Каськов возмущенно фыркнул:
– Да тот, который траву жрет. Стыдно не знать, батенька!
Алымов смущенно покраснел:
– А-а… А то ведь со мною в лейб-гвардии Финляндском служил один Репин. Да только – нет, шалишь! Его, брат, травкою не прокормишь…
Нервный князь Тенишев сверкнул черными глазами:
– Какие вы глупости говорите, господа! Разве же поедет Репин, профессор Академии, чуть ли не тайный советник, почти генерал, сюда к нам – в Уренскую губернию?
– А почему же не поедет? – возмутился Уваров. – Сам щи лаптем хлебал, а мы, столбовые, зовем его да еще и деньги платить собираемся.
– И немалые деньги, – снова опечалился Алымов. – Дай их мне, так я бы… без кумы обошелся!
Атрыганьев опять стал призывать собрание к порядку:
– Господа, так мы не решим вопроса… Вносите дельные предложения.
Петрищев робко спросил:
– Простите, Борис Николаич, а сколько там собрано?
– Повторяю: две тысячи сто восемь… Решайте, господа!
Батманов вытащил свое грузное тело из кресла.
– Вот что я скажу! – заявил он решительно. – Ежели ехать, так ехать надо сейчас… Потому как уха из осетров бывает хороша только с пылу да с жару!
– Слов нет, – загалдели дворяне, – в «Аквариум»… Чего там? Бабакай ждет… По дороге обсудим!
Князь Тенишев рассудил за верное прихватить с собой и всю кассу для написания портрета.

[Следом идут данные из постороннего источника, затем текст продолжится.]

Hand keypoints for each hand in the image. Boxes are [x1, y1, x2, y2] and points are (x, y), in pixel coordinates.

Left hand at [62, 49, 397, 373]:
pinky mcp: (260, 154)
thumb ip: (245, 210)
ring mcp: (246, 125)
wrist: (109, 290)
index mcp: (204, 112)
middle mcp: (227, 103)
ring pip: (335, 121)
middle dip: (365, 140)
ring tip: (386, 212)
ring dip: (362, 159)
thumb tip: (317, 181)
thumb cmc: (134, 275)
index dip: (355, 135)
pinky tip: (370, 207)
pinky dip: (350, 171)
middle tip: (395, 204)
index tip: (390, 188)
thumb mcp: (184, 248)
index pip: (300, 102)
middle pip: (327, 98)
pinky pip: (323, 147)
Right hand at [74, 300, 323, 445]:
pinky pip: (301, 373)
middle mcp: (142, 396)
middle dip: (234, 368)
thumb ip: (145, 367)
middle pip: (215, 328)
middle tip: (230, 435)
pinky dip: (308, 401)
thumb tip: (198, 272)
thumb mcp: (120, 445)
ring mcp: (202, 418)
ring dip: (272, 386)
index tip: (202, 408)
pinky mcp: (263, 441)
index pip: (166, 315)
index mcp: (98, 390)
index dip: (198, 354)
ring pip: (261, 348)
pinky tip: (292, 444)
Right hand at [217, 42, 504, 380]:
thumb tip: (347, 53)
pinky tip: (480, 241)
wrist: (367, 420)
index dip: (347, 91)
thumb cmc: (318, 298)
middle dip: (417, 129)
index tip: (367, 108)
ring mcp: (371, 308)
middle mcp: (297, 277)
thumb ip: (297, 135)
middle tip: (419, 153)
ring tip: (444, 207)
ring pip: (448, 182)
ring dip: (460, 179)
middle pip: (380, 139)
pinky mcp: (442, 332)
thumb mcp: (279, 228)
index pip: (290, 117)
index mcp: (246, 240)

– Репин, – нервно заявил он, – все равно к нам не поедет. А другие берут и дешевле…
– Вы думаете, князь?
– Клянусь! Едем, господа…
Поехали. Взяли отдельный кабинет, уютно расположились. Бабакай Наврузович быстро распорядился. Шампанское потекло рекою. Поговорили еще немного о художниках.
Пришли к общему убеждению, что хороших живописцев на Руси не стало.

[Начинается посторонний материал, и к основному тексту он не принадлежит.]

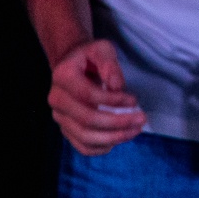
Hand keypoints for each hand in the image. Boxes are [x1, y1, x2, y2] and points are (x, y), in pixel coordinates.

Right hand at [48, 38, 145, 155]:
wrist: (71, 64)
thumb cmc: (89, 56)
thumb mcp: (102, 49)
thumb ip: (109, 64)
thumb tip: (118, 87)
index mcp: (63, 76)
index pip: (88, 95)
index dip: (113, 101)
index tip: (134, 100)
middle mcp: (57, 99)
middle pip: (86, 120)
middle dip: (118, 123)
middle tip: (141, 119)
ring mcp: (59, 116)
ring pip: (84, 137)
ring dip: (113, 137)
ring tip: (135, 131)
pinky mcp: (65, 127)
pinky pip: (80, 145)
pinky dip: (99, 148)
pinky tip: (117, 141)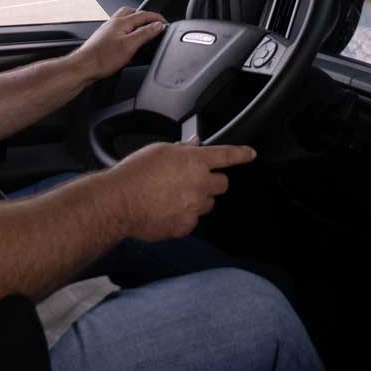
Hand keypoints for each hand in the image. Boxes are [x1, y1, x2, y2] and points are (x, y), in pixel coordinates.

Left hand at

– Упадок, господа, упадок! – горячо толковал князь Тенишев. – Мы живем в эпоху упадка святого искусства…
Отребухов прослезился и вынес предложение, что по случаю упадка не мешает позвать арфисток. И арфисток позвали.

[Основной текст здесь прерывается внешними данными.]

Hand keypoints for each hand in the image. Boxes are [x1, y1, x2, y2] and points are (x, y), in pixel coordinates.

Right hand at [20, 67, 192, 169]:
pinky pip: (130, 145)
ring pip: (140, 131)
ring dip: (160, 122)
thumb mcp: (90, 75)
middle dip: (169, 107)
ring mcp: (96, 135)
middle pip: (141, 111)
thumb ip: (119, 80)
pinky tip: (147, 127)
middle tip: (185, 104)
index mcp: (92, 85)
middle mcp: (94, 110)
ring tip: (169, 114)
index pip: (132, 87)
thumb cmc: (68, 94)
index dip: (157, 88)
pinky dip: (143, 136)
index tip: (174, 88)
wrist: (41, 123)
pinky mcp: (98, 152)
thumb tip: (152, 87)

Одна из них, оказывается, была близка к художникам.
– Вот-вот, – обрадовался Каськов, – а мы как раз этим и занимаемся…
Выяснилось, что арфистка позировала самому Семирадскому. После чего Батманов попросил ее раздеться.
– Эка! – ответила та басом. – Да мне Генрих Ипполитович по сотенной платил за раздевание.
За этим дело не стало: Атрыганьев выложил сто рублей, не прекословя. Другие арфистки тоже оказались близки к русской живописи. Но им дали только по четвертной.
– Извините, – сказал Отребухов, – но нам еще портрет писать надобно… А так берут, так берут!
Всю ночь в «Аквариуме» играл румынский оркестр и навзрыд плакали скрипки. А когда над Уренском всходило солнце, дворянский комитет разбредался по домам, чтобы встретиться завтра снова.